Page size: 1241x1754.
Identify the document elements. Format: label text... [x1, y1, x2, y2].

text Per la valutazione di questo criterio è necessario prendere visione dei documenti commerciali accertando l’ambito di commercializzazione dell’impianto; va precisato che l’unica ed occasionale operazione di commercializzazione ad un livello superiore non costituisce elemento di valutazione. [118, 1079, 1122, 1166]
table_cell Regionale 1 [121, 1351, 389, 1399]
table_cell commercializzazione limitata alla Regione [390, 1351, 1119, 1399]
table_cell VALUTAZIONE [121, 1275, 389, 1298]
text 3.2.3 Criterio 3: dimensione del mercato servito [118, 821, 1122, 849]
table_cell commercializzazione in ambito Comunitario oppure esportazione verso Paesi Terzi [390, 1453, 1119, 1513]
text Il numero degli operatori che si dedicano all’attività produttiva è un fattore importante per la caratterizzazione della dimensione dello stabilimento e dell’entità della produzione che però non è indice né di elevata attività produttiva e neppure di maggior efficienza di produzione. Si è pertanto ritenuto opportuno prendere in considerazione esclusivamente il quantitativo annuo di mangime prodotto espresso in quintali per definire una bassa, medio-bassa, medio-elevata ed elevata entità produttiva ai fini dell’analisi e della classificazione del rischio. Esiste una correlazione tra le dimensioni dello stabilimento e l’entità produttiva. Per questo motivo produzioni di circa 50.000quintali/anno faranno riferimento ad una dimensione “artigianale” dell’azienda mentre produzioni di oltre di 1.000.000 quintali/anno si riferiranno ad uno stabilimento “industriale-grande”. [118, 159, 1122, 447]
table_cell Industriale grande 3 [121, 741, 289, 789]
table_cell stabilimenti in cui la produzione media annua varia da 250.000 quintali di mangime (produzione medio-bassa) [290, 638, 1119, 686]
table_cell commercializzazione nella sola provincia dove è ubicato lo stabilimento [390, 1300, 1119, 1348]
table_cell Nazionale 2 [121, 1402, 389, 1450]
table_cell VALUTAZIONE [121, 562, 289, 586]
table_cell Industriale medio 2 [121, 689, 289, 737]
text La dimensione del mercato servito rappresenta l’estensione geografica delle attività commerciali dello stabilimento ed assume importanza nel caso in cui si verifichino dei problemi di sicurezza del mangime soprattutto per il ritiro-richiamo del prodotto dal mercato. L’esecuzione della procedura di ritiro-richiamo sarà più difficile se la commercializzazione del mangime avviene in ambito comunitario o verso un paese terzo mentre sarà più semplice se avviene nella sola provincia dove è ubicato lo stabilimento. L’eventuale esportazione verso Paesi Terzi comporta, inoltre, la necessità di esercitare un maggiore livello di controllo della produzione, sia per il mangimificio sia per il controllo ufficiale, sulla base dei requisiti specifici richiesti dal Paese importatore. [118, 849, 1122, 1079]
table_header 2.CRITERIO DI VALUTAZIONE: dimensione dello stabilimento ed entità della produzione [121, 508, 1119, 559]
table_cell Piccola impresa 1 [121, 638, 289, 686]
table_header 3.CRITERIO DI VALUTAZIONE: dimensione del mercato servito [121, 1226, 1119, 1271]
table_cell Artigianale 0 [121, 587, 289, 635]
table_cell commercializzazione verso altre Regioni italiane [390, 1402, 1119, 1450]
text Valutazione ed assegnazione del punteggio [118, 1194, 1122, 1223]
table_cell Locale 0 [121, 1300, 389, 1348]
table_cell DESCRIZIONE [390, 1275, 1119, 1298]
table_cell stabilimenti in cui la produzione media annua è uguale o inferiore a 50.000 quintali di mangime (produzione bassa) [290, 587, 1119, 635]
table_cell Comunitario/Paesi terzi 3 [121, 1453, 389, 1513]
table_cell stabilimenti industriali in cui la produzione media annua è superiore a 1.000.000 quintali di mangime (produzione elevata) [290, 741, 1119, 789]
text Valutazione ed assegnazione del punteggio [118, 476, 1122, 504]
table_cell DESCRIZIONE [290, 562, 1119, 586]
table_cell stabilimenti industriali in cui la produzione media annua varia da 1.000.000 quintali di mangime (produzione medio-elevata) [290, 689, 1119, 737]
************
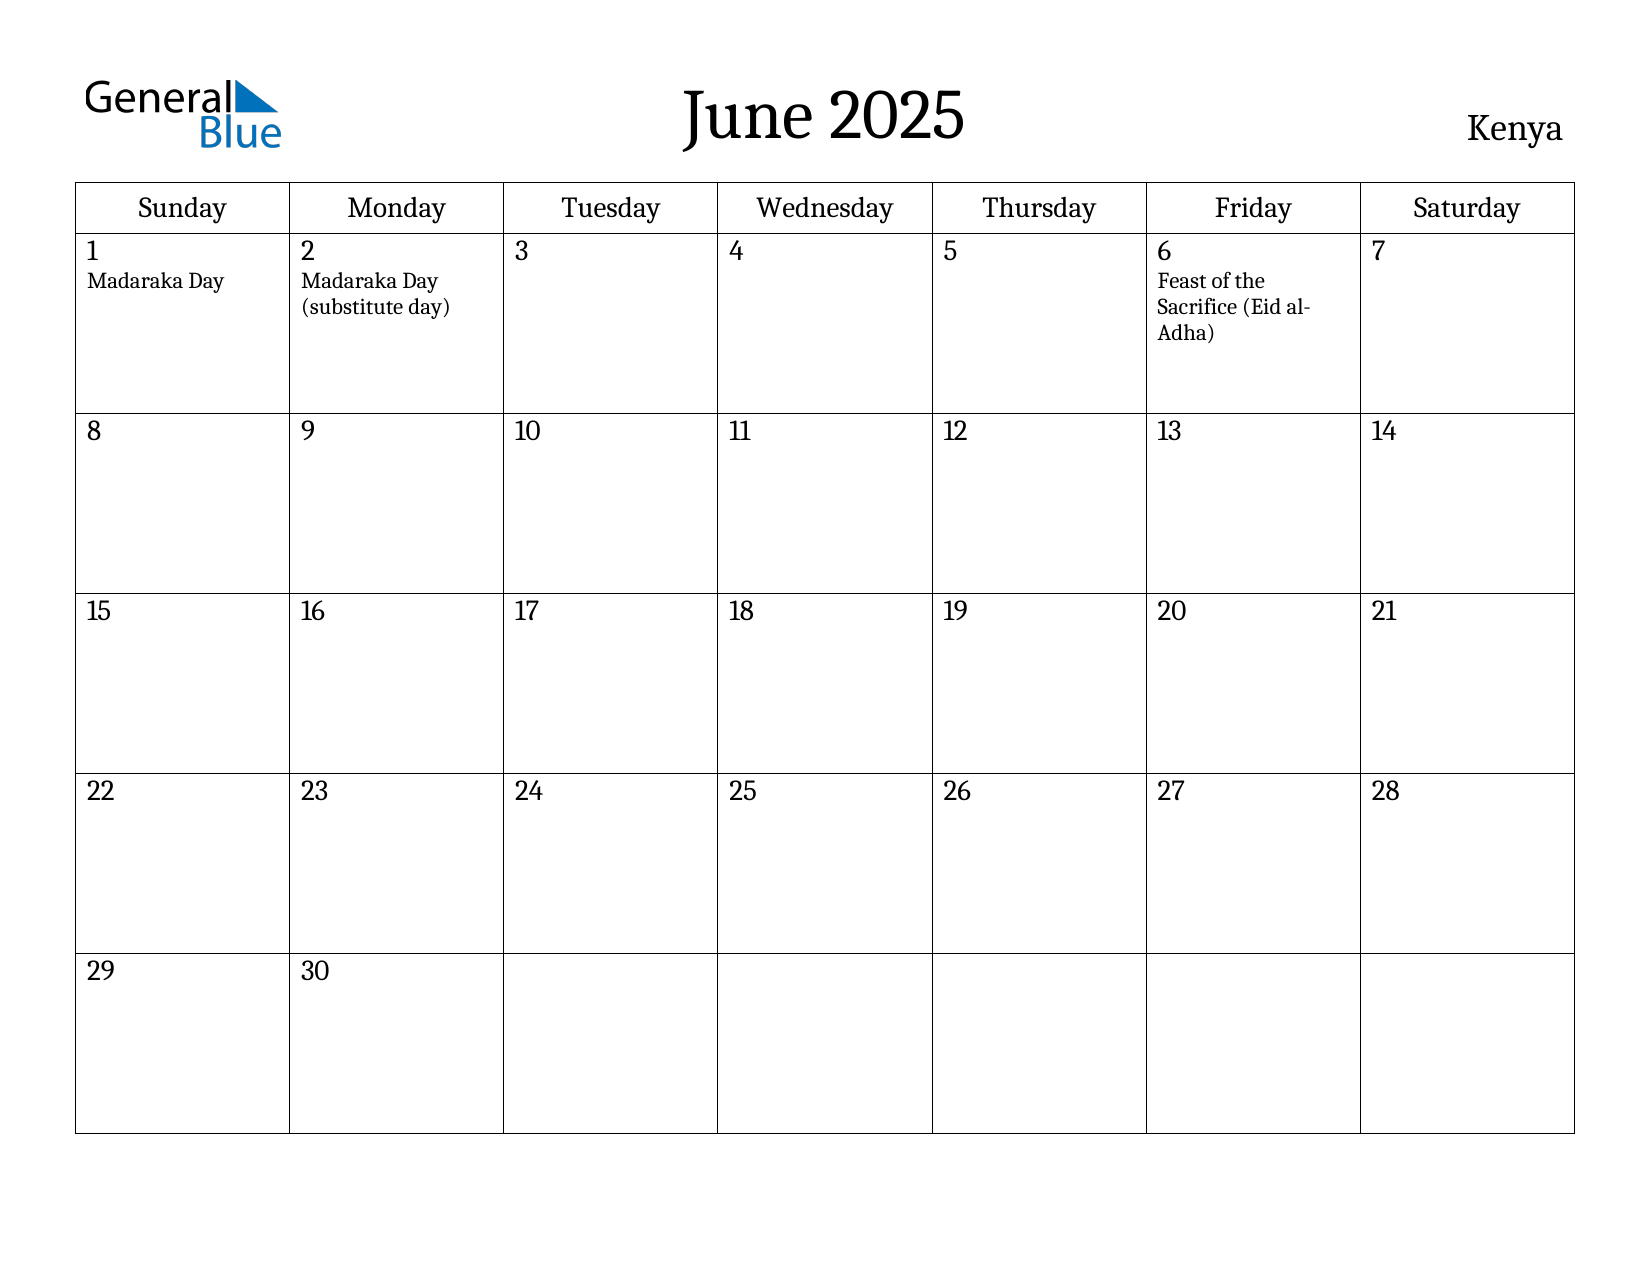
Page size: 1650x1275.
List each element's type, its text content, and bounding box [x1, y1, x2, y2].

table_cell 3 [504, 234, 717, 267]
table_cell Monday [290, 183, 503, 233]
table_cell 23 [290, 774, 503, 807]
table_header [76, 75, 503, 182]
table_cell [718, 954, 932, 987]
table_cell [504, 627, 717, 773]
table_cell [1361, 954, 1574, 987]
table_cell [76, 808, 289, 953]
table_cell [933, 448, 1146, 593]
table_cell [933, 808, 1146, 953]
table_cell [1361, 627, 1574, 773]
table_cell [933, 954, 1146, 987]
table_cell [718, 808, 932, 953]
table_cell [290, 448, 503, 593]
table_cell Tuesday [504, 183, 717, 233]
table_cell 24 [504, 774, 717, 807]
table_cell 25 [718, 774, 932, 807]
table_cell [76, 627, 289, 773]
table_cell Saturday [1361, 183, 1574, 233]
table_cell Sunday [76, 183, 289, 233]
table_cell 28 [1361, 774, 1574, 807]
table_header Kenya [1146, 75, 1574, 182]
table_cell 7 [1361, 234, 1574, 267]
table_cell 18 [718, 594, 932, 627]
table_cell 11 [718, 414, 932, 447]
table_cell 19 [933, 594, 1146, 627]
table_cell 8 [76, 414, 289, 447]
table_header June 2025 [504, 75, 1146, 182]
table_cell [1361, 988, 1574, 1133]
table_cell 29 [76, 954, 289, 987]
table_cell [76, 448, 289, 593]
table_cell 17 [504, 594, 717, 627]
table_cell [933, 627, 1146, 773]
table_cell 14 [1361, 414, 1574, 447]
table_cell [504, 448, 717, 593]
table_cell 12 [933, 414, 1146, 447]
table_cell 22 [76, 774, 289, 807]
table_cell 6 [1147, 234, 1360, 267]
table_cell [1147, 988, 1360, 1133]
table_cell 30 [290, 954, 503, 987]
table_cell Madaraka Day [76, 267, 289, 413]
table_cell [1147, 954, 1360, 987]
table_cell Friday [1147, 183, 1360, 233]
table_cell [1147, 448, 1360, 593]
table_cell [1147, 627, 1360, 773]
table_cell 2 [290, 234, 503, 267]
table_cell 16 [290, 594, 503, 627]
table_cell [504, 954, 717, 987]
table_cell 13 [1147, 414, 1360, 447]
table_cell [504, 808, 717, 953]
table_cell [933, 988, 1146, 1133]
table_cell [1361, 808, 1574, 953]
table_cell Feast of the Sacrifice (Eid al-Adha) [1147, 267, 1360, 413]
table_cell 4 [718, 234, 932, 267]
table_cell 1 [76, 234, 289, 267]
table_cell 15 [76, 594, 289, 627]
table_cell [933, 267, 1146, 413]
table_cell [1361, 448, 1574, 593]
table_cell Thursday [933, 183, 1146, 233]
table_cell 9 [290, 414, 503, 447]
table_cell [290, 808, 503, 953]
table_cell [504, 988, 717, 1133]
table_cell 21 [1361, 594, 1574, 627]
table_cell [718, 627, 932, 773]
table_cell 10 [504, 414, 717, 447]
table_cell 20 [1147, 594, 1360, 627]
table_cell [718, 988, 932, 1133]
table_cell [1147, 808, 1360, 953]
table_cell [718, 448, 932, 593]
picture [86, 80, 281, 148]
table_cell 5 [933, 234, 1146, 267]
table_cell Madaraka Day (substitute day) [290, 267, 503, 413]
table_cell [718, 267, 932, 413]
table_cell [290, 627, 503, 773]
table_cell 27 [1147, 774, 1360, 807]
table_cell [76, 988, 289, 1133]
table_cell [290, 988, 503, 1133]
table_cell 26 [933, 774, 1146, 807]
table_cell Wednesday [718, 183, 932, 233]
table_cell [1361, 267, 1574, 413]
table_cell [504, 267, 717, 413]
************
BRIEF:
Return each line from the entries above that includes "punteggio".

OUTPUT BELOW:
text Valutazione ed assegnazione del punteggio [118, 1194, 1122, 1223]
text Valutazione ed assegnazione del punteggio [118, 476, 1122, 504]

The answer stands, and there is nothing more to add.